I think there should be a skill dedicated to pronouncing the letters of the alphabet.
This seems essential to learning a language in terms of spelling a word to someone if they don't understand you, saying acronyms, etc.
Yes, I agree, also. In France, I've needed to learn by heart such things as the alphabet, numbers including first/second/third and abbreviations for them (eg 2NDE and 2EME), how to say telephone numbers in pairs, days of the week, months of the year, how to say amounts of Euro (and how to HEAR them very fast and rough!), street and postal addresses, names of towns and regions and places, street and shop signs, transport information, various things that appear in publications and in the TV news, expressing time naval fashion, telephone etiquette, and so on. All those little things we take for granted!

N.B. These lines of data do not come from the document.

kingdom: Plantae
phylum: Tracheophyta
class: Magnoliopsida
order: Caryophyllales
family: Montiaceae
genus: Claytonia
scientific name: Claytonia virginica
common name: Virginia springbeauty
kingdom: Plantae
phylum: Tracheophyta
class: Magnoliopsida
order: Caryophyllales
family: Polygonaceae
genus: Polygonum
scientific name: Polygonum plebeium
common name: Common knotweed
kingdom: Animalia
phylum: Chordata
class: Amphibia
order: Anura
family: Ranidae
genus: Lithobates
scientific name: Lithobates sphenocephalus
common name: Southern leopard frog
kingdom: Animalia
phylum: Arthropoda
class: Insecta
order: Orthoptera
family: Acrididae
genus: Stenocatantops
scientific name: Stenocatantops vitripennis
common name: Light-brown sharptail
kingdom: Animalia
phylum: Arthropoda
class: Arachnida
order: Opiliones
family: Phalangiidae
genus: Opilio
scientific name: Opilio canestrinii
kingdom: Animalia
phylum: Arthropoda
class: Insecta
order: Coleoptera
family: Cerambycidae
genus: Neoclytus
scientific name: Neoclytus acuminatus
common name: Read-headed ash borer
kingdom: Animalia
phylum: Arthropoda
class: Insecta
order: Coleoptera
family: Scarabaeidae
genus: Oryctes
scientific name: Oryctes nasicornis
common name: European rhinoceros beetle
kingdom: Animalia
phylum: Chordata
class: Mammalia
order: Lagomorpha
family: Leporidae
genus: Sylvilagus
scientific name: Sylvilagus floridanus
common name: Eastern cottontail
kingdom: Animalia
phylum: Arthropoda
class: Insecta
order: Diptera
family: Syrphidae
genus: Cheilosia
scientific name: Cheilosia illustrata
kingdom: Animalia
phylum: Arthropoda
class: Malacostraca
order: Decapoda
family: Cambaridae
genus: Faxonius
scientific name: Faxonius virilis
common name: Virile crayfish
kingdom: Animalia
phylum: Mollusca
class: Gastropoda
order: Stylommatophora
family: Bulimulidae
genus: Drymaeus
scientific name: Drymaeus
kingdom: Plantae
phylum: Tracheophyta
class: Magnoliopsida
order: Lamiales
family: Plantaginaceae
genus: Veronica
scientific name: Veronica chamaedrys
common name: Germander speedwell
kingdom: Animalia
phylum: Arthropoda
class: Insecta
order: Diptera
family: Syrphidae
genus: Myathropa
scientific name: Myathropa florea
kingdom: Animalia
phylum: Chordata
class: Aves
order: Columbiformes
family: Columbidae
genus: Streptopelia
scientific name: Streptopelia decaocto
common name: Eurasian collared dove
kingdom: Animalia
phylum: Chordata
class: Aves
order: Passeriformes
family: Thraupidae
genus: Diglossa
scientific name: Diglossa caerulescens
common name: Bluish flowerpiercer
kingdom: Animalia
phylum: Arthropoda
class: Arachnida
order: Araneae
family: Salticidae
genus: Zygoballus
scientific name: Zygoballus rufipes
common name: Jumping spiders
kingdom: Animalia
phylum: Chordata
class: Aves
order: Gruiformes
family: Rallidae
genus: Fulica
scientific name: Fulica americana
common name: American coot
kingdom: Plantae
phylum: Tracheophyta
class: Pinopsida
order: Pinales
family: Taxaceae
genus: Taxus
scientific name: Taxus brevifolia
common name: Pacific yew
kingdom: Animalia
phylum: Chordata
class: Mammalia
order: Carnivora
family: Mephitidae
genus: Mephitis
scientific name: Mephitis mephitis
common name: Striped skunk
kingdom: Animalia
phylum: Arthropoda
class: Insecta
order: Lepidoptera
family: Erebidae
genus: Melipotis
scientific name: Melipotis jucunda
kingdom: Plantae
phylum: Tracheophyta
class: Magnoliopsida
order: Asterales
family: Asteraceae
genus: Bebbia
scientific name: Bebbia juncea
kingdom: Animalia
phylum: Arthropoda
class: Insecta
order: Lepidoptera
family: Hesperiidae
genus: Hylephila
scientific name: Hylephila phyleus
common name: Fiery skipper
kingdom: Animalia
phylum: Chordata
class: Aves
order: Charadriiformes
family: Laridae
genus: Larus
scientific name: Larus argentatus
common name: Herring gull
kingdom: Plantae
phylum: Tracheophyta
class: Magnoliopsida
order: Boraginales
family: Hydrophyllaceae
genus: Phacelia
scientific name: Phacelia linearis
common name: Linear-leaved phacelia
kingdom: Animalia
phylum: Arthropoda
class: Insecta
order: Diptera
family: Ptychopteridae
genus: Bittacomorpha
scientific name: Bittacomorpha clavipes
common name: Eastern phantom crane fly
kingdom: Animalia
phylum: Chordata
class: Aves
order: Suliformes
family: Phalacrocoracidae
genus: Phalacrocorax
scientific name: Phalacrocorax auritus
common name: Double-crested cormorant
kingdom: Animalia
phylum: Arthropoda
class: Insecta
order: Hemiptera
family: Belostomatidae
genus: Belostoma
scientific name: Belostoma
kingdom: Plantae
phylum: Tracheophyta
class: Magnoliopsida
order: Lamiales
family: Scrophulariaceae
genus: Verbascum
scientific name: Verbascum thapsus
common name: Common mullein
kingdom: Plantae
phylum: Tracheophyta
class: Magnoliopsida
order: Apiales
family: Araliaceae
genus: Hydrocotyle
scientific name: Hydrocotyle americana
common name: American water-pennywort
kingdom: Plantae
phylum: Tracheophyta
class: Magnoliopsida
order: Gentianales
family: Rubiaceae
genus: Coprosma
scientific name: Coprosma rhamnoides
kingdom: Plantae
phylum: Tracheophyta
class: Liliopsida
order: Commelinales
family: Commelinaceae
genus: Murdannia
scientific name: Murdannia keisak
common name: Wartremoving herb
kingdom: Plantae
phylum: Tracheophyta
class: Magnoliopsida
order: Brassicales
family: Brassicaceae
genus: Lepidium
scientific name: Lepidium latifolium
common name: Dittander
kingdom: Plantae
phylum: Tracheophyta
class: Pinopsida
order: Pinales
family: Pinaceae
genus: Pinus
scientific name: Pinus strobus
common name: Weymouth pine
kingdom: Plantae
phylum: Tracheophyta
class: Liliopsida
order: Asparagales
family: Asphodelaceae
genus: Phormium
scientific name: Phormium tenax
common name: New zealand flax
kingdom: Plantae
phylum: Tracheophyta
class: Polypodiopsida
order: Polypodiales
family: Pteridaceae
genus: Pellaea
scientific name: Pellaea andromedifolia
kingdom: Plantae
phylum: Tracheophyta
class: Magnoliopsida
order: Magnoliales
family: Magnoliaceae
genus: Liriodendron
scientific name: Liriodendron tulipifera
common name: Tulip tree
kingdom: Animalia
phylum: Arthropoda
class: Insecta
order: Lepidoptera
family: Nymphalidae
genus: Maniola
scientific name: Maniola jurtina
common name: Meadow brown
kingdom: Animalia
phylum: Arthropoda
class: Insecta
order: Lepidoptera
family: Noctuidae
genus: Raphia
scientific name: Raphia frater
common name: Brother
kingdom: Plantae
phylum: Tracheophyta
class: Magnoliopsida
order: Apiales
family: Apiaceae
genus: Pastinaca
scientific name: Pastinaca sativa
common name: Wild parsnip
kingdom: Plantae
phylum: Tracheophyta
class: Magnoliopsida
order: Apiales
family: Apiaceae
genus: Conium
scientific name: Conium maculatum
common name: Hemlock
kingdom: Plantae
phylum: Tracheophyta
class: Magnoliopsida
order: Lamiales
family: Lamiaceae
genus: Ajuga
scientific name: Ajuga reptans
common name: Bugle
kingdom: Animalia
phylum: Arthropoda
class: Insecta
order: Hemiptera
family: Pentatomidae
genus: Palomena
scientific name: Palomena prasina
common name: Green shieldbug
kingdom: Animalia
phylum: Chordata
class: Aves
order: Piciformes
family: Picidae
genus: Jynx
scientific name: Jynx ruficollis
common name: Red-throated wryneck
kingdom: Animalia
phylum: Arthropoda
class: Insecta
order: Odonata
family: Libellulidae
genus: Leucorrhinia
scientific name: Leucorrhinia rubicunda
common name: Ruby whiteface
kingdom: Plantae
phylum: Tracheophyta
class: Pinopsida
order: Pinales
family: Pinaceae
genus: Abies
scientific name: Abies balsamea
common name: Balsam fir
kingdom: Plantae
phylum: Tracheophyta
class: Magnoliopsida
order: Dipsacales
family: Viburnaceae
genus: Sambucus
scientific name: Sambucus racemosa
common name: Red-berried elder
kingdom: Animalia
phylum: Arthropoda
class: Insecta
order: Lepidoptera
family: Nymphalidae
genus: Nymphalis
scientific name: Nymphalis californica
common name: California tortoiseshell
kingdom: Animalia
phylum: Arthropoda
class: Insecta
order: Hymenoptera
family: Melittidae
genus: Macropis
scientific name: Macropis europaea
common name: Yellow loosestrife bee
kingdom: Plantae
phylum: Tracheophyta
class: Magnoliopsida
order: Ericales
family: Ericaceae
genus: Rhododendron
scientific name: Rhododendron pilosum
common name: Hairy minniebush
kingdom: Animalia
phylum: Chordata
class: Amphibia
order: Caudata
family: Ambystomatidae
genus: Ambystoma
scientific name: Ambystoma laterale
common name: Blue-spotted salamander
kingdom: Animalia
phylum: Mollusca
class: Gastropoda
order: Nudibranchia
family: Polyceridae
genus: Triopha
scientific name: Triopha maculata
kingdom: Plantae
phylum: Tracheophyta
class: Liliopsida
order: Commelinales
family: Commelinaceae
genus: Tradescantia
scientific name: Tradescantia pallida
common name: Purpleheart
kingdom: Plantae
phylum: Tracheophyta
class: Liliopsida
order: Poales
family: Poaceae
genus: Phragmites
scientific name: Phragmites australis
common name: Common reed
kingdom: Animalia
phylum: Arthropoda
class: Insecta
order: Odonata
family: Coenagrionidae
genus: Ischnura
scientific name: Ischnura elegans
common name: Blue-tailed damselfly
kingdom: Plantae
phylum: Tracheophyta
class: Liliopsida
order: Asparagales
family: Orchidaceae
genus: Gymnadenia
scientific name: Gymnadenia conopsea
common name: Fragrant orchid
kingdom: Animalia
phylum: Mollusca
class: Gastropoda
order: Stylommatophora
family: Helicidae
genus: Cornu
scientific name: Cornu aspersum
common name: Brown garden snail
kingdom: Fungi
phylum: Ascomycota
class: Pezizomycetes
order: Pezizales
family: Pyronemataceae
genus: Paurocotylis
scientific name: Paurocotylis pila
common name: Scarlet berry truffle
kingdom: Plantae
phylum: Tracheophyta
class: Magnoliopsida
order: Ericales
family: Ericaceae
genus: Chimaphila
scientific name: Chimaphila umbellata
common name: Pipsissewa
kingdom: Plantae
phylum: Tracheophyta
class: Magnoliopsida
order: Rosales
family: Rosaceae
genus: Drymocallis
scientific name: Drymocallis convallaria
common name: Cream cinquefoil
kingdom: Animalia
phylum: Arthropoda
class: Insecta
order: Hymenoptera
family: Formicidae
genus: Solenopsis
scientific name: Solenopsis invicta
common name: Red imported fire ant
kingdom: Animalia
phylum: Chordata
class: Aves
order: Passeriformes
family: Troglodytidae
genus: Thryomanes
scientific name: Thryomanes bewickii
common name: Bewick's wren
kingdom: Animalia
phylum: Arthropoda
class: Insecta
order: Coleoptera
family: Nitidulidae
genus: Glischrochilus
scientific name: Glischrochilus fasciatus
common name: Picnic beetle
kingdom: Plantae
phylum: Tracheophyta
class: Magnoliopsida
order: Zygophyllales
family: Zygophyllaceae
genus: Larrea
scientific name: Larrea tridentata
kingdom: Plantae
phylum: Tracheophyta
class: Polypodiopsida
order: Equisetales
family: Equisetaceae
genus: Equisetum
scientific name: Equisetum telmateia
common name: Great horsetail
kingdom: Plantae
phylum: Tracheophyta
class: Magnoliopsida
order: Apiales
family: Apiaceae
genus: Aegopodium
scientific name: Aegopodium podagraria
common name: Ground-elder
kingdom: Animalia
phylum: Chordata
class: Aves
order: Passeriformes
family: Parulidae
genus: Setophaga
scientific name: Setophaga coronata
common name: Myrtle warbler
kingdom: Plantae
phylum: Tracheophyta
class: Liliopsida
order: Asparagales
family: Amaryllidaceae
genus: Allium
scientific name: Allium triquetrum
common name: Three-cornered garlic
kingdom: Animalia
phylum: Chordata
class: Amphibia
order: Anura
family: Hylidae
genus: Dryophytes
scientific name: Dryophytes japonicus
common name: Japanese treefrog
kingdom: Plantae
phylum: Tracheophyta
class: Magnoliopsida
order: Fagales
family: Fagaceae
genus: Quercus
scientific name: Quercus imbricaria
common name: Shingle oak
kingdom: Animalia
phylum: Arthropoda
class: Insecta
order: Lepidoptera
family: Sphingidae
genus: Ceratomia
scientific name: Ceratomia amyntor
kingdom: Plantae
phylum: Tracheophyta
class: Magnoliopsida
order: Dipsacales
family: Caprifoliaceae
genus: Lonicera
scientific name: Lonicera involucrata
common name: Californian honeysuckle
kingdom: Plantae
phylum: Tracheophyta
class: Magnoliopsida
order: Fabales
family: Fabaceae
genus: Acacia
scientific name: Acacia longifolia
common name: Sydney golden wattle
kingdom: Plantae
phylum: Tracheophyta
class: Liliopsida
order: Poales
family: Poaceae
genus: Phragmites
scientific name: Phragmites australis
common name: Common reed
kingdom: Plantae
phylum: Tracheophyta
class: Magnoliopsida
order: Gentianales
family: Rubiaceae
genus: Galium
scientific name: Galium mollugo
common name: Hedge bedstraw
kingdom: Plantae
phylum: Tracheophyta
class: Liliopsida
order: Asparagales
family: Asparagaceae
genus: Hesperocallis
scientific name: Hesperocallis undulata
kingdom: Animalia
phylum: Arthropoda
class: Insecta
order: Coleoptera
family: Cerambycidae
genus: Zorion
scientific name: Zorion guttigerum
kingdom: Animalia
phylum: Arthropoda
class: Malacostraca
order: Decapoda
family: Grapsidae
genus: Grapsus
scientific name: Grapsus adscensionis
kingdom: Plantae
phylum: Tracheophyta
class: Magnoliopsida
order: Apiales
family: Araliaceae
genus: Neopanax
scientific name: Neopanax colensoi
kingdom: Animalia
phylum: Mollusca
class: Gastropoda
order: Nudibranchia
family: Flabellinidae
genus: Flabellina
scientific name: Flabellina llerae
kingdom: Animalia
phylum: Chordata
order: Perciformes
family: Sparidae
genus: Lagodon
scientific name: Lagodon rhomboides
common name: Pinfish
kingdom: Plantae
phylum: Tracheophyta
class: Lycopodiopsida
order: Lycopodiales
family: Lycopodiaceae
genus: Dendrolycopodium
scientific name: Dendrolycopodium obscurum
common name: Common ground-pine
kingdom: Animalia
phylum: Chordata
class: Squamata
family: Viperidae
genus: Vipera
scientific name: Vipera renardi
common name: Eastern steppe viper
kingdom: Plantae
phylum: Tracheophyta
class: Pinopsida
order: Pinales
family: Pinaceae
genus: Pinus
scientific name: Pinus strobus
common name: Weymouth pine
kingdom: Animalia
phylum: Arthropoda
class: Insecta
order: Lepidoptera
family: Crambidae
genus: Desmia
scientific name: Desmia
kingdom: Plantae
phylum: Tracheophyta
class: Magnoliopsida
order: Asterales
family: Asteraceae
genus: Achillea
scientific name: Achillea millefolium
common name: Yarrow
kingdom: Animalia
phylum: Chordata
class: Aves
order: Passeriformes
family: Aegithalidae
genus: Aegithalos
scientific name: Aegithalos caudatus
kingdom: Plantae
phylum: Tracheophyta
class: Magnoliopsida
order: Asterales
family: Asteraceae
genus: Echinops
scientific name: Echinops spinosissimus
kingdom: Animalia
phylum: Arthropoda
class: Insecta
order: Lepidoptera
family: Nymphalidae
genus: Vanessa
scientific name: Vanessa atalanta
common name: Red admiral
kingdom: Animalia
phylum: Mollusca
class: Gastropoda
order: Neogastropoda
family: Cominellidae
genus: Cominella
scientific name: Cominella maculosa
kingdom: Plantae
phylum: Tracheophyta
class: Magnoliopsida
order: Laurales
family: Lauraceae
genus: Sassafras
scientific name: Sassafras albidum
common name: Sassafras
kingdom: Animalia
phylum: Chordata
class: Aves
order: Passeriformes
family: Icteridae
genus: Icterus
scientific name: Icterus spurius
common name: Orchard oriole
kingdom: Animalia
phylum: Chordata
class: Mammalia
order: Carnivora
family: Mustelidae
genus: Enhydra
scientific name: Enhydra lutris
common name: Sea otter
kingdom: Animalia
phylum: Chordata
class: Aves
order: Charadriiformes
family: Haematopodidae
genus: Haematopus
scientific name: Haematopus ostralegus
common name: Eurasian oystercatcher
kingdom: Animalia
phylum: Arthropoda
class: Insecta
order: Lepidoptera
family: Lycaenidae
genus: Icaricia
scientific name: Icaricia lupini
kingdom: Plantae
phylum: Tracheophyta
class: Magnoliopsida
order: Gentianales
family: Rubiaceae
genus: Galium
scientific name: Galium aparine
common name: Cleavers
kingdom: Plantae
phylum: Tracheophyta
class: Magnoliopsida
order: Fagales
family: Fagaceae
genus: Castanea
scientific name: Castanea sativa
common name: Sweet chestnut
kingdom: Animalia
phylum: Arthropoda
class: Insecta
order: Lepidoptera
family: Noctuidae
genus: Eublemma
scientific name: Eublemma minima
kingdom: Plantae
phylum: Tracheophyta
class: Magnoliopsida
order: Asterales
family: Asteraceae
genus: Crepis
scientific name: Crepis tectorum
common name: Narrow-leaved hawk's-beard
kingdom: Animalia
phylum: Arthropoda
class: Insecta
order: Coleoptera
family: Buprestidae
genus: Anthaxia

Good video on French numbers 80 through 100 for beginners: https://www.youtube.com/watch?v=WM1FFhaWj9w
It would also be really helpful if you need to spell your name to someone in whatever language, if you don't know the alphabet, how can you do it!?
I agree with you. It's the first thing I was taught when I went to Germany way back - the alphabet, the different vowel sounds (ä, ö, ü, äu, eu etc.), and as an English speaker the differences in "s", "sch", "ss", "z" and so on. (For example "sprechen"). It was very helpful to be able to start to read signs in public and so on.
Not only individual letters. But also word combinations. 'Eau', 'au', 'op', 'ot', 'o', 'aux', 'os', 'aut', 'eaux', and 'ots' etc. all sound like 'o'. Silent endings are extremely common in French as well. There are multiple ways to make one sound, and oftentimes spelling doesn't really make phonetic sense (ex: eaux). French is a very odd language to master writing in addition to speaking.
i agree with you. somtimes i get a question wrong because i did not understand what a certain letter or accent sounds like. if only.
I think it is a pretty good idea. I often find myself talking to someone who claims to speak "x" language but when they have to spell a word they just don't know the sound of some letters.
I agree. I think there should also be a lesson on phonetics of the language. With Spanish and Italian, it's going to be easy. With French it's going to be really hard. And with German, it will be in between, in terms of difficulty.
Going into all the various details of the phonetics (i.e. phonemes and allophones, and when each manifest themselves) is a tad beyond the scope of DL.
You're right. In the end, the easy way is to find someone who speaks your target language fluently and corrects you on your pronounciation.
Yes, that's a great idea. It would definitely help even for school purposes for your children or friends. The English alphabet is something that is taught early on, and so as we are now learning French it would be a good idea to first teach us the very basic stuff, like the alphabet, numbers and basic words.
I completely agree with this. When I was first learning French and I talked to a French friend and they asked how to spell my name, they asked if there was a y at the end, and they said something like avec un "ygrec" and I had no idea that this was the way that the letter y was pronounced, so of course I was confused. The alphabet is essential- you're completely right.
I agree that such a lesson would be useful, however I do see a problem as to how they would teach it....
Currently the speaking exercises are pretty terrible, and aren't very helpful.... However, if they managed to improve the speaking exercises, I could see it working
I agree. This is a thought I've had before, and if there was a way for Duolingo to efficiently teach the alphabet, numbers, etc., it would be really nice. Until then I think we're just going to have to learn it the old fashioned way with a physical person (or find an alternate program specifically for such things, like somebody else mentioned.) Either way, great idea!
Maybe they can let you spell the answer through the mic instead of typing out the translation. Know what I mean?